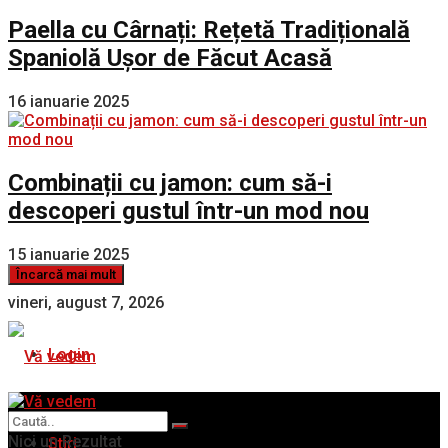
Paella cu Cârnați: Rețetă Tradițională
Spaniolă Ușor de Făcut Acasă
16 ianuarie 2025
Combinații cu jamon: cum să-i
descoperi gustul într-un mod nou
15 ianuarie 2025
Încarcă mai mult
vineri, august 7, 2026
Login
Nici un Rezultat
Stiri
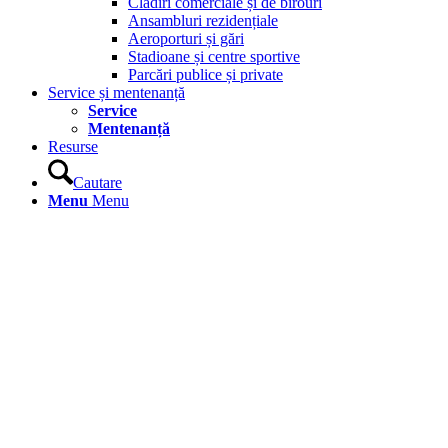
Clădiri comerciale și de birouri
Ansambluri rezidențiale
Aeroporturi și gări
Stadioane și centre sportive
Parcări publice și private
Service și mentenanță
Service
Mentenanță
Resurse
Cautare
Menu
Menu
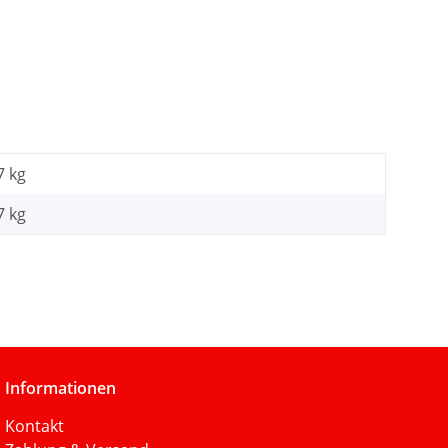
7 kg
7
kg
Informationen
Kontakt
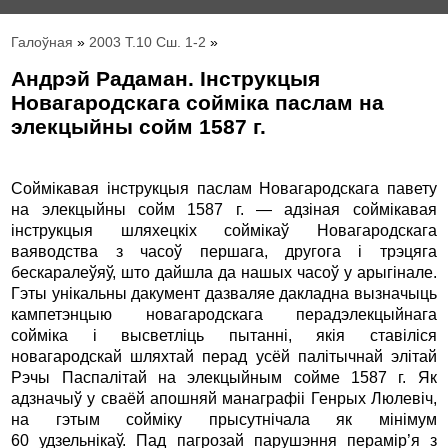
Галоўная
»
2003 Т.10 Сш. 1-2
»
Андрэй Радаман. Інструкцыя
Новагародскага cойміка паслам на
элекцыйны сойм 1587 г.
Соймікавая інструкцыя паслам Новагародскага павету
на элекцыйны сойм 1587 г. — адзіная соймікавая
інструкцыя шляхецкіх соймікаў Новагародскага
ваяводства з часоў першага, другога і трэцяга
бескаралеўяў, што дайшла да нашых часоў у арыгінале.
Гэты унікальны дакумент дазваляе дакладна вызначыць
кампетэнцыю новагародскага перад­элекцыйнага
сойміка і высветліць пытанні, якія ста­віліся
новагародскай шляхтай перад усёй палітычнай элітай
Рэчы Паспалітай на элекцыйным сойме 1587 г. Як
адзначыў у сваёй апошняй манаграфіі Генрых Люлевіч,
на гэтым сойміку прысутнічала як мінімум
60 удзельнікаў. Пад пагрозай парушэння перамір’я з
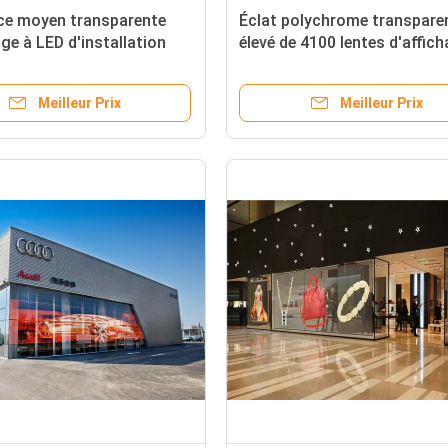
ce moyen transparente
Éclat polychrome transpare
age à LED d'installation
élevé de 4100 lentes d'affich
400W/M2
LED de gamme de gris
Meilleur Prix
Meilleur Prix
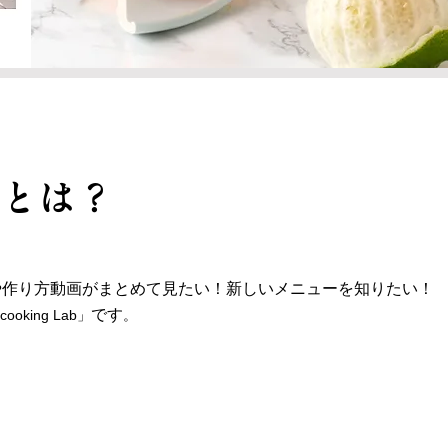
Labとは？
や作り方動画がまとめて見たい！新しいメニューを知りたい！
です
king Lab」
。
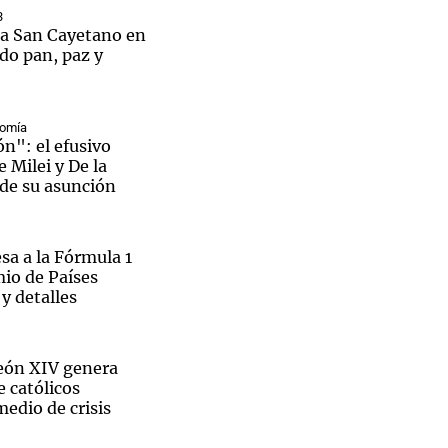
3
 a San Cayetano en
do pan, paz y
Notas
nomía
tas
Notas
eón": el efusivo
Venezuela de
 Milei y De la
 Groenlandia
Comprometidos
Madur
 de su asunción
sa a la Fórmula 1
mio de Países
 y detalles
León XIV genera
 católicos
edio de crisis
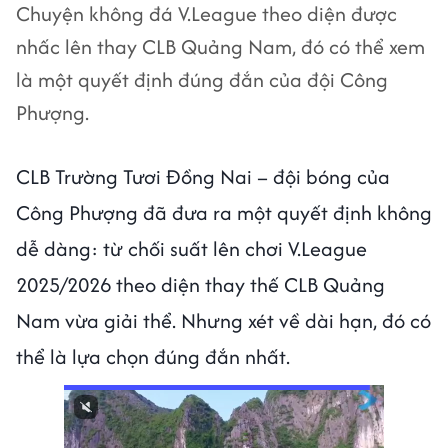
Chuyện không đá V.League theo diện được
nhấc lên thay CLB Quảng Nam, đó có thể xem
là một quyết định đúng đắn của đội Công
Phượng.
CLB Trường Tươi Đồng Nai – đội bóng của
Công Phượng đã đưa ra một quyết định không
dễ dàng: từ chối suất lên chơi V.League
2025/2026 theo diện thay thế CLB Quảng
Nam vừa giải thể. Nhưng xét về dài hạn, đó có
thể là lựa chọn đúng đắn nhất.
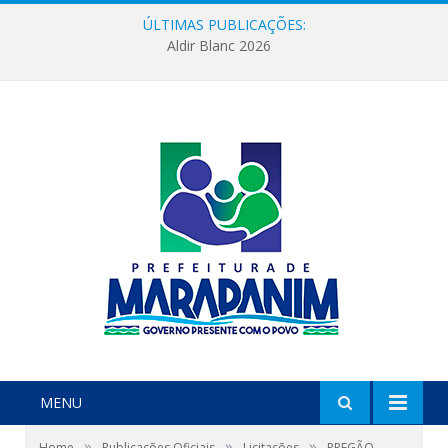
ÚLTIMAS PUBLICAÇÕES:
Aldir Blanc 2026
MENU
»
»
»
Home
Publicações Oficiais
Licitações
PREGÃO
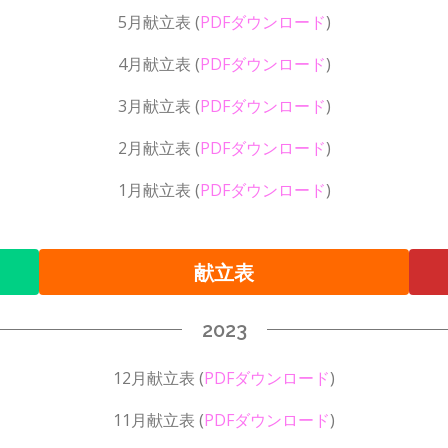
5月献立表
(
PDFダウンロード
)
4月献立表
(
PDFダウンロード
)
3月献立表
(
PDFダウンロード
)
2月献立表
(
PDFダウンロード
)
1月献立表
(
PDFダウンロード
)
献立表
2023
12月献立表
(
PDFダウンロード
)
11月献立表
(
PDFダウンロード
)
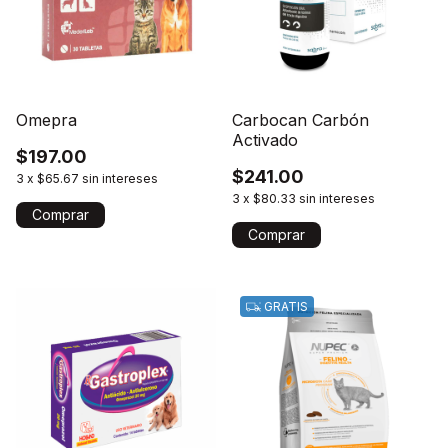
Omepra
Carbocan Carbón
Activado
$197.00
$241.00
3
x
$65.67
sin intereses
3
x
$80.33
sin intereses
GRATIS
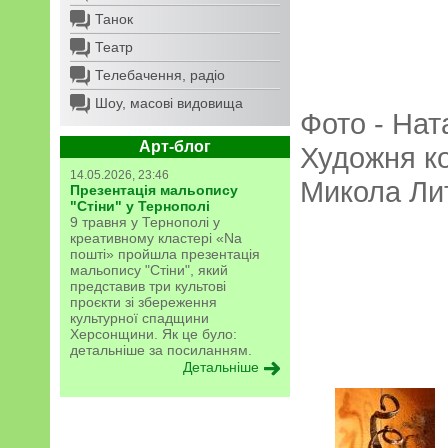
Танок
Театр
Телебачення, радіо
Шоу, масові видовища
Фото - Нат
Арт-блог
Художня ко
14.05.2026, 23:46
Микола Ли
Презентація мальопису
"Стіни" у Тернополі
9 травня у Тернополі у
креативному кластері «Na
пошті» пройшла презентація
мальопису "Стіни", який
представив три культові
проєкти зі збереження
культурної спадщини
Херсонщини. Як це було:
детальніше за посиланням.
Детальніше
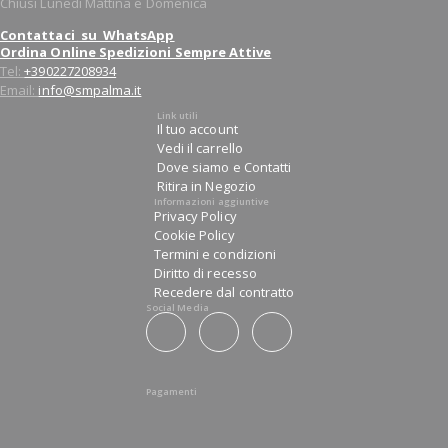
Chiusi Lunedì Mattina e Domenica
Contattaci su WhatsApp
Ordina Online Spedizioni Sempre Attive
Tel:
+390227208934
Email:
info@smpalma.it
Link utili
Il tuo account
Vedi il carrello
Dove siamo e Contatti
Ritira in Negozio
Informazioni aggiuntive
Privacy Policy
Cookie Policy
Termini e condizioni
Diritto di recesso
Recedere dal contratto
Social Media
Pagamenti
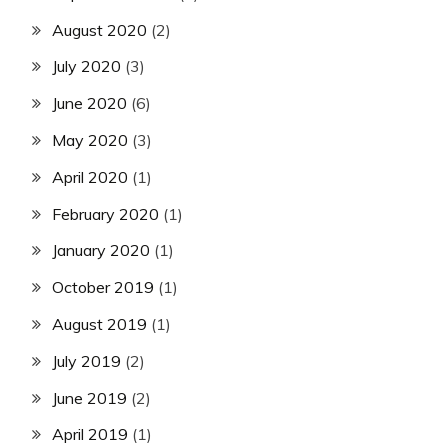
August 2020
(2)
July 2020
(3)
June 2020
(6)
May 2020
(3)
April 2020
(1)
February 2020
(1)
January 2020
(1)
October 2019
(1)
August 2019
(1)
July 2019
(2)
June 2019
(2)
April 2019
(1)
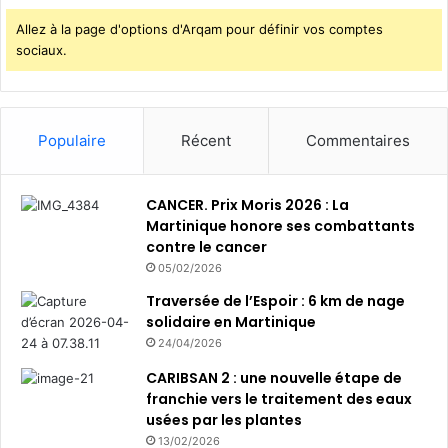
Allez à la page d'options d'Arqam pour définir vos comptes
sociaux.
Populaire
Récent
Commentaires
CANCER. Prix Moris 2026 : La
Martinique honore ses combattants
contre le cancer
05/02/2026
Traversée de l’Espoir : 6 km de nage
solidaire en Martinique
24/04/2026
CARIBSAN 2 : une nouvelle étape de
franchie vers le traitement des eaux
usées par les plantes
13/02/2026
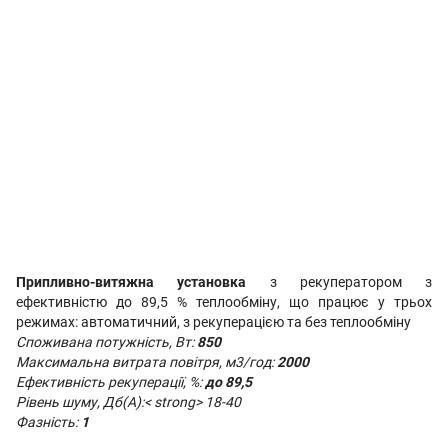
Припливно-витяжна
установка
з рекуператором з
ефективністю до 89,5 % теплообміну, що працює у трьох
режимах: автоматичний, з рекуперацією та без теплообміну
Споживана потужність, Вт:
850
Максимальна витрата повітря, м3/год:
2000
Ефективність рекуперації, %:
до 89,5
Рівень шуму, Дб(А):< strong> 18-40
Фазність:
1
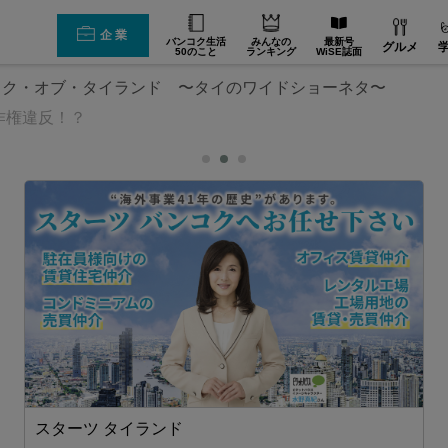
企業
バンコク生活
みんなの
最新号
グルメ
50のこと
ランキング
WiSE誌面
ック・オブ・タイランド 〜タイのワイドショーネタ〜
作権違反！？
スターツ タイランド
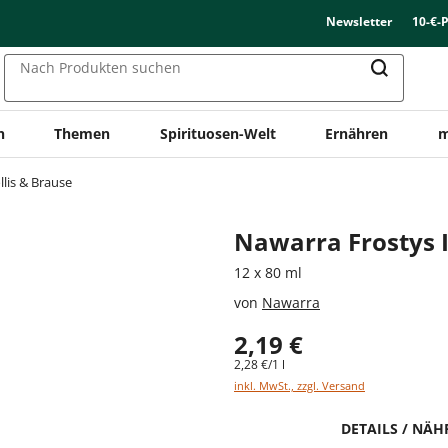
Newsletter
10-€-
Nach Produkten suchen
n
Themen
Spirituosen-Welt
Ernähren
m
llis & Brause
Nawarra Frostys 
12 x 80 ml
von
Nawarra
2,19 €
2,28 €/1 l
inkl. MwSt., zzgl. Versand
DETAILS / NÄ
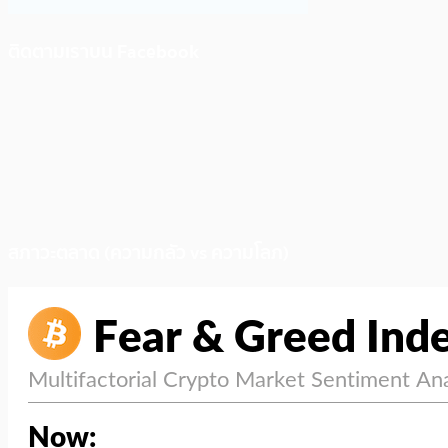
ติดตามเราบน Facebook
สภาวะตลาด (ความกลัว vs ความโลภ)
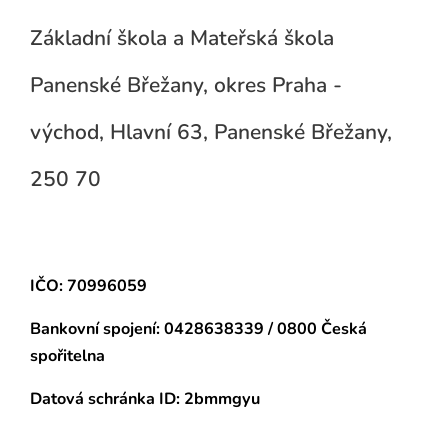
Základní škola a Mateřská škola
Panenské Břežany, okres Praha -
východ, Hlavní 63, Panenské Břežany,
250 70
IČO: 70996059
Bankovní spojení:
0428638339 / 0800 Česká
spořitelna
Datová schránka
ID: 2bmmgyu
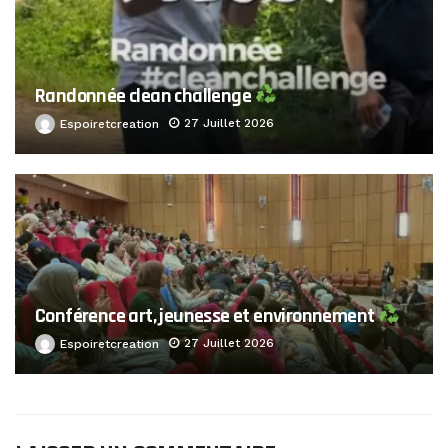
Randonnée clean challenge
27 Juillet 2026
Espoiretcreation
Conférence art, jeunesse et environnement
27 Juillet 2026
Espoiretcreation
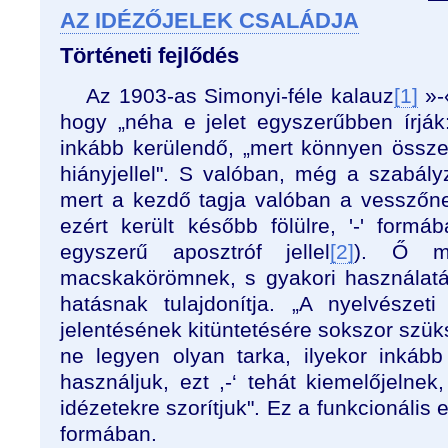
AZ IDÉZŐJELEK CSALÁDJA
Történeti fejlődés
Az 1903-as Simonyi-féle kalauz
[1]
»-«
hogy „néha e jelet egyszerűbben írják:
inkább kerülendő, „mert könnyen össze
hiányjellel". S valóban, még a szabály
mert a kezdő tagja valóban a vesszőne
ezért került később fölülre, '-' form
egyszerű aposztróf jellel
[2]
). Ő mé
macskakörömnek, s gyakori használatá
hatásnak tulajdonítja. „A nyelvésze
jelentésének kitüntetésére sokszor szük
ne legyen olyan tarka, ilyekor inkább 
használjuk, ezt ,-‘ tehát kiemelőjelnek,
idézetekre szorítjuk". Ez a funkcionális elk
formában.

**What you have to do**.
Copy exactly the lines from the first line of the records above through the line with "на гэтым сойміку прысутнічала як мінімум", both included, and nothing else. Pictures stay out.

**Output below**.
Paella cu Cârnați: Rețetă Tradițională
Spaniolă Ușor de Făcut Acasă
16 ianuarie 2025
Combinații cu jamon: cum să-i
descoperi gustul într-un mod nou
15 ianuarie 2025
Încarcă mai mult
vineri, august 7, 2026
Login
Nici un Rezultat
Stiri
Clădiri comerciale și de birouri
Ansambluri rezidențiale
Aeroporturi și gări
Stadioane și centre sportive
Parcări publice și private
Service și mentenanță
Service
Mentenanță
Resurse
Cautare
Menu
Menu
7 kg
7
kg
Informationen
Kontakt
Галоўная
»
2003 Т.10 Сш. 1-2
»
Андрэй Радаман. Інструкцыя
Новагародскага cойміка паслам на
элекцыйны сойм 1587 г.
Соймікавая інструкцыя паслам Новагародскага павету
на элекцыйны сойм 1587 г. — адзіная соймікавая
інструкцыя шляхецкіх соймікаў Новагародскага
ваяводства з часоў першага, другога і трэцяга
бескаралеўяў, што дайшла да нашых часоў у арыгінале.
Гэты унікальны дакумент дазваляе дакладна вызначыць
кампетэнцыю новагародскага перад­элекцыйнага
сойміка і высветліць пытанні, якія ста­віліся
новагародскай шляхтай перад усёй палітычнай элітай
Рэчы Паспалітай на элекцыйным сойме 1587 г. Як
адзначыў у сваёй апошняй манаграфіі Генрых Люлевіч,
на гэтым сойміку прысутнічала як мінімум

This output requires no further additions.